VAIDS

Thursday, September 15, 2016

South Africa’s Rand thwarted despite progress

IT IS rather sad, really. On Tuesday, we learnt that the deficit on the current account of South Africa’s balance of payments had come right down, a welcome move that should strengthen the rand because it means SA is less dependent on volatile inflows of foreign capital.

Instead, the rand ended the day 2% down, making it one of the worst losers along with the Brazilian real and Mexican peso.
And it is only small comfort that the Australian and Canadian dollars were also among the big losers, as global markets continued to swing away from risky assets in general and resource-exporting emerging markets in particular.

The "risk-off" global sentiment is being driven by uncertainty — yet again — about when the US Federal Reserve might raise interest rates and concerns about signals from the European Central Bank that it may not be as loose as it has been with its monetary policy.
Commodity prices have been subsiding too. The result has been a resurgent dollar and a slide in emerging-market and commodity currencies, including the rand. Our country’s own displays of political dysfunctionality haven’t helped either.

All of which is a pity given that the balance of payments, at least, is looking better than it has for some time and that the weaker rand seems at last to be yielding some benefits.
Tuesday’s Reserve Bank Quarterly Bulletin showed the current account deficit had fallen to 3.1% of GDP in the second quarter, from 5.3% in the first quarter and 4.3% for 2015.
The economics textbook says a weaker currency should make exports more competitive and imports more costly, helping to narrow the trade deficit — which is the advantage of having a floating exchange rate that can bring about this kind of rebalancing.

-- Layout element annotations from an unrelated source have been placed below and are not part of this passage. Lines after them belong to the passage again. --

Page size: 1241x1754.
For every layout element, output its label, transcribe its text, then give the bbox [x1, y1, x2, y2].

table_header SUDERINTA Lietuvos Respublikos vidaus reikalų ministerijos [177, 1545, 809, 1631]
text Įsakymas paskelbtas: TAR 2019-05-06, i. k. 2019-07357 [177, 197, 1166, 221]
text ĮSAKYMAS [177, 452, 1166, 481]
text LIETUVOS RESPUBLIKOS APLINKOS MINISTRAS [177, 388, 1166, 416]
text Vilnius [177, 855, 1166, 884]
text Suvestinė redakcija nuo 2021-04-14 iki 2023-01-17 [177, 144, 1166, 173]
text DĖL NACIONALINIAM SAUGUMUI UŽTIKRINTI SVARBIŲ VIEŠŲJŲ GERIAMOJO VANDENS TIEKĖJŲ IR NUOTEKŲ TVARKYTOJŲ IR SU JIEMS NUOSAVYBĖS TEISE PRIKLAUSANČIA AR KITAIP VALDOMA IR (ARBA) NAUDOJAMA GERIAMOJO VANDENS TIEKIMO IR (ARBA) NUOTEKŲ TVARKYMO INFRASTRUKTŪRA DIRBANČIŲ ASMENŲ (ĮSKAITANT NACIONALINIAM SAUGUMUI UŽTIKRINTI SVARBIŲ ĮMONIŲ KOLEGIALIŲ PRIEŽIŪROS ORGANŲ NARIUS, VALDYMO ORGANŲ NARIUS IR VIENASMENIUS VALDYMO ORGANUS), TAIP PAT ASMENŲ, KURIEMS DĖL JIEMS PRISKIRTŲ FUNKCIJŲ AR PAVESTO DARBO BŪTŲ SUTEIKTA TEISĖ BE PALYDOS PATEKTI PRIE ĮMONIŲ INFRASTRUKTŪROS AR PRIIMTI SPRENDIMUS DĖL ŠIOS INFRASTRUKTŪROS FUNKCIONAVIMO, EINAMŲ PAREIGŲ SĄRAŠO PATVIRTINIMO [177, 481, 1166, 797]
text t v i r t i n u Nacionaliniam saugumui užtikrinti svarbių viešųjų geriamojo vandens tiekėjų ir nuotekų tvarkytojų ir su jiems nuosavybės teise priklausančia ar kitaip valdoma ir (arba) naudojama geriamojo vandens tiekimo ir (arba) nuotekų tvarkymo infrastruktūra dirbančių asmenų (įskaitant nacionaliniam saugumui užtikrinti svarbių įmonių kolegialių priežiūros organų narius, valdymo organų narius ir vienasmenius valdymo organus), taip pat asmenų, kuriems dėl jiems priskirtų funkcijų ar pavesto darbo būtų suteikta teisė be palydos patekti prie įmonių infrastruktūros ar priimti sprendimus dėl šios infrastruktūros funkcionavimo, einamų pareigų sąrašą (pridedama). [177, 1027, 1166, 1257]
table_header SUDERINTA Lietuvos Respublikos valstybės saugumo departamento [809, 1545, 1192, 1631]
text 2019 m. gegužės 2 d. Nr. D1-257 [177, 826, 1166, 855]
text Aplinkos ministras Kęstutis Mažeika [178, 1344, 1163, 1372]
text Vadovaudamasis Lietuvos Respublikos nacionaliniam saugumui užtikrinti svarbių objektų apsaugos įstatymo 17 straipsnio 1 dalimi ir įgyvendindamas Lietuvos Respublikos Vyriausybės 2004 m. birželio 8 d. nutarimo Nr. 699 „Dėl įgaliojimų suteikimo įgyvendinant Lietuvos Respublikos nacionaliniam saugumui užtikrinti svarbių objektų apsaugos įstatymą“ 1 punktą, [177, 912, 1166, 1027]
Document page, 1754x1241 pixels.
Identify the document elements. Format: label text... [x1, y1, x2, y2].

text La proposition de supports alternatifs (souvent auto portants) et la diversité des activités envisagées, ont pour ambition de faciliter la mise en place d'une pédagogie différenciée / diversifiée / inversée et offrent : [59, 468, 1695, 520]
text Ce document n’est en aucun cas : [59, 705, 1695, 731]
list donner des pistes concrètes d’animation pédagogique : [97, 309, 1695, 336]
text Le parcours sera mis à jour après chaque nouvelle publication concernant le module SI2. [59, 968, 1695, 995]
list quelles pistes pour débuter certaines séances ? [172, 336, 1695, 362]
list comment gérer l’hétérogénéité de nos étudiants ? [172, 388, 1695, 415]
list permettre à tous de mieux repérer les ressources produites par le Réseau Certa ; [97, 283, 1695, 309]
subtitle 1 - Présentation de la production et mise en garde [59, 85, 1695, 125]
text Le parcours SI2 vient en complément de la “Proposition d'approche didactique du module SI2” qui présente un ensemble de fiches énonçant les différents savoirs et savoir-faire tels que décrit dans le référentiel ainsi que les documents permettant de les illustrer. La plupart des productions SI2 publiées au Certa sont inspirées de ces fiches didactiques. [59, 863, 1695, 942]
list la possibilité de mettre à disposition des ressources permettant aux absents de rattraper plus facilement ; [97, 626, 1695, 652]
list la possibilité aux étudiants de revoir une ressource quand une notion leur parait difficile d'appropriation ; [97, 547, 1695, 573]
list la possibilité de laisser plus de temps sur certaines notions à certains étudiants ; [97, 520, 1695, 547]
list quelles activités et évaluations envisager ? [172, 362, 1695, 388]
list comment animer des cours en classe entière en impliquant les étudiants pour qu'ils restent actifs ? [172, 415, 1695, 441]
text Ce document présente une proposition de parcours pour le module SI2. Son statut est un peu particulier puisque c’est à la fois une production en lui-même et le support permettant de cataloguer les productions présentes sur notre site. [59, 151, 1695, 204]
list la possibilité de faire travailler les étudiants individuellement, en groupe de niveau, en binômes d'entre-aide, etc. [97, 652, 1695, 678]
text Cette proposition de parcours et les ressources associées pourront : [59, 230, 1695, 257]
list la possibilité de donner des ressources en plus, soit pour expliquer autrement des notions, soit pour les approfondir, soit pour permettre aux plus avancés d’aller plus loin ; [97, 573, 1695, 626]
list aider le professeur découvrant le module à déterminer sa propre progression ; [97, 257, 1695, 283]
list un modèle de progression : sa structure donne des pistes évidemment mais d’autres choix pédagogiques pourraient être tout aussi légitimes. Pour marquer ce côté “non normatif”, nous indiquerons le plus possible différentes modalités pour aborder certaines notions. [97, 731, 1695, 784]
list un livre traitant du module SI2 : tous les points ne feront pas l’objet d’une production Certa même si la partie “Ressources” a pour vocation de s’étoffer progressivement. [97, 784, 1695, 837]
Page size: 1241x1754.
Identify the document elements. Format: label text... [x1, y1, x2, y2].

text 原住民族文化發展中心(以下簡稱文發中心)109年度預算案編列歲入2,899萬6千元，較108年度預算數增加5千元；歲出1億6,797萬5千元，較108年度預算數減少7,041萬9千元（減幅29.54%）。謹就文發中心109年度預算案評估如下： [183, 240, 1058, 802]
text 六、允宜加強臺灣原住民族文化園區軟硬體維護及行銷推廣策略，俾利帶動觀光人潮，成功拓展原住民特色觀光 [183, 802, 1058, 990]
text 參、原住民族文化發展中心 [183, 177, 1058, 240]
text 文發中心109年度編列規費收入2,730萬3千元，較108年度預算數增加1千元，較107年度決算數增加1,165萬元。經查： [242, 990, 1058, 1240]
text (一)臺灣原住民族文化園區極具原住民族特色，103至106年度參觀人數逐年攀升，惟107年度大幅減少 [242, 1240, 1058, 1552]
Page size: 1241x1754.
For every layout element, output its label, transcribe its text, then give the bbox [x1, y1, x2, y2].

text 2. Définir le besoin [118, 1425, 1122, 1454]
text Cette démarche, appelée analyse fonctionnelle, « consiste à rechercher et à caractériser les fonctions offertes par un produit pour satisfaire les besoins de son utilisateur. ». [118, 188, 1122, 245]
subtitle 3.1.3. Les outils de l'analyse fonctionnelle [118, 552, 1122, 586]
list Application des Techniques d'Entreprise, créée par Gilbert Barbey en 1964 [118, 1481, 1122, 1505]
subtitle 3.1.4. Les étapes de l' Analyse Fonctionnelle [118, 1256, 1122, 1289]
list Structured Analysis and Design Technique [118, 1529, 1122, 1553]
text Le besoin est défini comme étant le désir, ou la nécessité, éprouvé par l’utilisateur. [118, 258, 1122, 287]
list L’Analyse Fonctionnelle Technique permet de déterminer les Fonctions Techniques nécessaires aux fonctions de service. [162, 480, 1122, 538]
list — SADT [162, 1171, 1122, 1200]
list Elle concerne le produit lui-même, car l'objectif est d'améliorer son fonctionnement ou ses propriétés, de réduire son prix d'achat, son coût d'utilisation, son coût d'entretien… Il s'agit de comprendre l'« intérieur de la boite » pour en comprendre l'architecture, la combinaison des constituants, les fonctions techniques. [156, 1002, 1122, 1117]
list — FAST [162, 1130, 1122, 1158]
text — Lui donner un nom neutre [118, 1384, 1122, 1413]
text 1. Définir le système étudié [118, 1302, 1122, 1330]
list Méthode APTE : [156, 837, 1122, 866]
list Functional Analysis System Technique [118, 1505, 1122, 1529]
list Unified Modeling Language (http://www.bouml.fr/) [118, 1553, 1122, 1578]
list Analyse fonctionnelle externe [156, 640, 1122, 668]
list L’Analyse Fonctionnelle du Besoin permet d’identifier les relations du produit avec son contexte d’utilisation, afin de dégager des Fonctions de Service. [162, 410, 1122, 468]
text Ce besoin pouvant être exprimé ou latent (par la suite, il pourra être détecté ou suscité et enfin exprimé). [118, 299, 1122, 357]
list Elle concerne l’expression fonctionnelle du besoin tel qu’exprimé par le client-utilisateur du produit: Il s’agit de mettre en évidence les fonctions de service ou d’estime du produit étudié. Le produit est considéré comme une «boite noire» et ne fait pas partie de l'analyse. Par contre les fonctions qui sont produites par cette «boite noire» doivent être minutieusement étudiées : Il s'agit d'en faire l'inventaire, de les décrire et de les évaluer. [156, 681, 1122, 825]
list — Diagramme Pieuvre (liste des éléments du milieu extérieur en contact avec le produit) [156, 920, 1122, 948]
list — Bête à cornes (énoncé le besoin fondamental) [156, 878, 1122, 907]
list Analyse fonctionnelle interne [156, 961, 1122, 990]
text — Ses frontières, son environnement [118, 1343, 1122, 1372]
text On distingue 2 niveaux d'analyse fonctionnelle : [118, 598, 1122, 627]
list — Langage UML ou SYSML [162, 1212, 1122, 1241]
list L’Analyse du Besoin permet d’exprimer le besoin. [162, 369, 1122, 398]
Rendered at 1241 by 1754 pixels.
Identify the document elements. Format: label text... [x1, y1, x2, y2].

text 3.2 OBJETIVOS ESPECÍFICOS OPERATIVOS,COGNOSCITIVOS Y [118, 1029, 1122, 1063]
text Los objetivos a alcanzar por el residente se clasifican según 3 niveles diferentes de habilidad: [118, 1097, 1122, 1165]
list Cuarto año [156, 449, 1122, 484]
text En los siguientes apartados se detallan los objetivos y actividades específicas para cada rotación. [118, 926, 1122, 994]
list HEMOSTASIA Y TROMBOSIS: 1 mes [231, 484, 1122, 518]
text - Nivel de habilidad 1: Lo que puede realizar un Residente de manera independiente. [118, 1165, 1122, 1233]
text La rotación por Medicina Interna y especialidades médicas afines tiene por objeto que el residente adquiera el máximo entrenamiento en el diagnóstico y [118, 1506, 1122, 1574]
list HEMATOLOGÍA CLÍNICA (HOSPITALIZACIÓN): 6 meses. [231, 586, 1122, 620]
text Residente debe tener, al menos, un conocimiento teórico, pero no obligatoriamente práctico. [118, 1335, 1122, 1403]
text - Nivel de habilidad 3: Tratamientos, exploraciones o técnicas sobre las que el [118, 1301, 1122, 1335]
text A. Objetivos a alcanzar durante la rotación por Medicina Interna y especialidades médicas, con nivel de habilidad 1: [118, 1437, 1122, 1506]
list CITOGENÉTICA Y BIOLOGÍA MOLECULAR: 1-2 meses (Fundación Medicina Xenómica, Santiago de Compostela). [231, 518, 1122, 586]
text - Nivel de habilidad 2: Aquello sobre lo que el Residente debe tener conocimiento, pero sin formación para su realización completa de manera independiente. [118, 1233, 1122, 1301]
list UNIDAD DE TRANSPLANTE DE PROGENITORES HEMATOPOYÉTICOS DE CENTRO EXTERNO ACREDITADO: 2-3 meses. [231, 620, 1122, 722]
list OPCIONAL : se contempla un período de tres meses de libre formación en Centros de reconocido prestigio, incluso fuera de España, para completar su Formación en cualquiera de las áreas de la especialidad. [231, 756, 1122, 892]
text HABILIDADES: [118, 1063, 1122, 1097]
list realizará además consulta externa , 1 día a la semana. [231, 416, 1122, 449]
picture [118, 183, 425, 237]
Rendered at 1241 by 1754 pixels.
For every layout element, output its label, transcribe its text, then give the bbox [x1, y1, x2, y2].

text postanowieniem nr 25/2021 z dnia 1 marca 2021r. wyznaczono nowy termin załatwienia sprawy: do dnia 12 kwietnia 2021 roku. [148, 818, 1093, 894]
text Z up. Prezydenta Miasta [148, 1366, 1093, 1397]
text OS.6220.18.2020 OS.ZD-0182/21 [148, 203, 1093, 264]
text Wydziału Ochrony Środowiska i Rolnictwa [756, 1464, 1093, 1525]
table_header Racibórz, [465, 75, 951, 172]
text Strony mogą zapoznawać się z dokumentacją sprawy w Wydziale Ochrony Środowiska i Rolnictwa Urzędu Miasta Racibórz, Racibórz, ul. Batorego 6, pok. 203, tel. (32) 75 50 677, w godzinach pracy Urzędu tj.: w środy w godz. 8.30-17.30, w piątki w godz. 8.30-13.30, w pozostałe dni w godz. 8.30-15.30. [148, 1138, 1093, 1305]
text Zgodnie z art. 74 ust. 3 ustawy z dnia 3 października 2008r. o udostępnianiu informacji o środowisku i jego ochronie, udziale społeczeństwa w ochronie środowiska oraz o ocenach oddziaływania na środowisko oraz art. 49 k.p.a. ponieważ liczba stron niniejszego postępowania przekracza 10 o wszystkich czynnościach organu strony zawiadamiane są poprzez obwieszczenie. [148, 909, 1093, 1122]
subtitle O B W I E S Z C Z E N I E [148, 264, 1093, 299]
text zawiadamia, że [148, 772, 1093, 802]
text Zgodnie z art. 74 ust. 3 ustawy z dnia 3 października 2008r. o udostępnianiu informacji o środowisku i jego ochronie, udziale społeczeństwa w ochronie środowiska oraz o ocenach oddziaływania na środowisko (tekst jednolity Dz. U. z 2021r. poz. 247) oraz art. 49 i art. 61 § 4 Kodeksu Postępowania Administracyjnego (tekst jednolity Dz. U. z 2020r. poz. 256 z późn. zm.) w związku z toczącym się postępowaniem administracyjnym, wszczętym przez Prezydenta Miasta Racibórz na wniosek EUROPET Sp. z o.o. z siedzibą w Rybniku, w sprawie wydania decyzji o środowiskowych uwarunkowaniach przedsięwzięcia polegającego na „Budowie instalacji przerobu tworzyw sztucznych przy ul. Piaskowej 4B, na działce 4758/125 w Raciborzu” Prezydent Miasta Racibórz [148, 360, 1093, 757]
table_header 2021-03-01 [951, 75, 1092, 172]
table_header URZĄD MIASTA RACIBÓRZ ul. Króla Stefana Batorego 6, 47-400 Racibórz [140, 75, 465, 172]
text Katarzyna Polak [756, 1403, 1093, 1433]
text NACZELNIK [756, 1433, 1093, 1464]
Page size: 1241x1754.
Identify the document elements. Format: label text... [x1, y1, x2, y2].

Although there was little sign of this earlier, the latest numbers suggest the textbook works. The volume of merchandise exports jumped by 5.6% in the second quarter, and the value surged by 9.1% as prices improved; mining export proceeds rose too as commodity prices — specifically platinum — improved.
A very weak economy put the lid on imports, but with SA importing more crude oil and maize, the value of imports still rose — but at 1.2%, this was a lot less than the value of exports, so the trade deficit widened significantly.

The trade balance is always the big swing factor on the current account, but the income and services side is crucial too, and the trend was reasonably favourable in the second quarter.
SA is one of the more vulnerable of the emerging-market economies because of its twin current account and fiscal deficits, which signify in effect that we are living beyond our means. SA depends on constant inflows of foreign capital to finance the deficit, and that is not a good position to be in given global volatility and uncertainty — one reason why the rand has been so weak.

The latest figures show SA is that much closer to living within its means, and it is particularly welcome that growth in the second quarter was much more export-orientated. The trouble is that the increase in exports was driven mainly by platinum and motor vehicles, with some citrus in the mix, and while the weaker rand clearly helped, there is little sign that SA is diversifying its export base or becoming more competitive or export-orientated sustainably.

That suggests the second quarter’s bounce in exports and economic growth may not be sustained in the second half of this year, and that there is much to be done to reform the fundamentals of the economy if SA is to lift its growth rate and create jobs and incomes.
The promises of structural reform keep coming; in the current political environment, these look like little more than promises. We can but hope. And at least the rand strengthened a bit on Wednesday, again mainly on global, not local factors.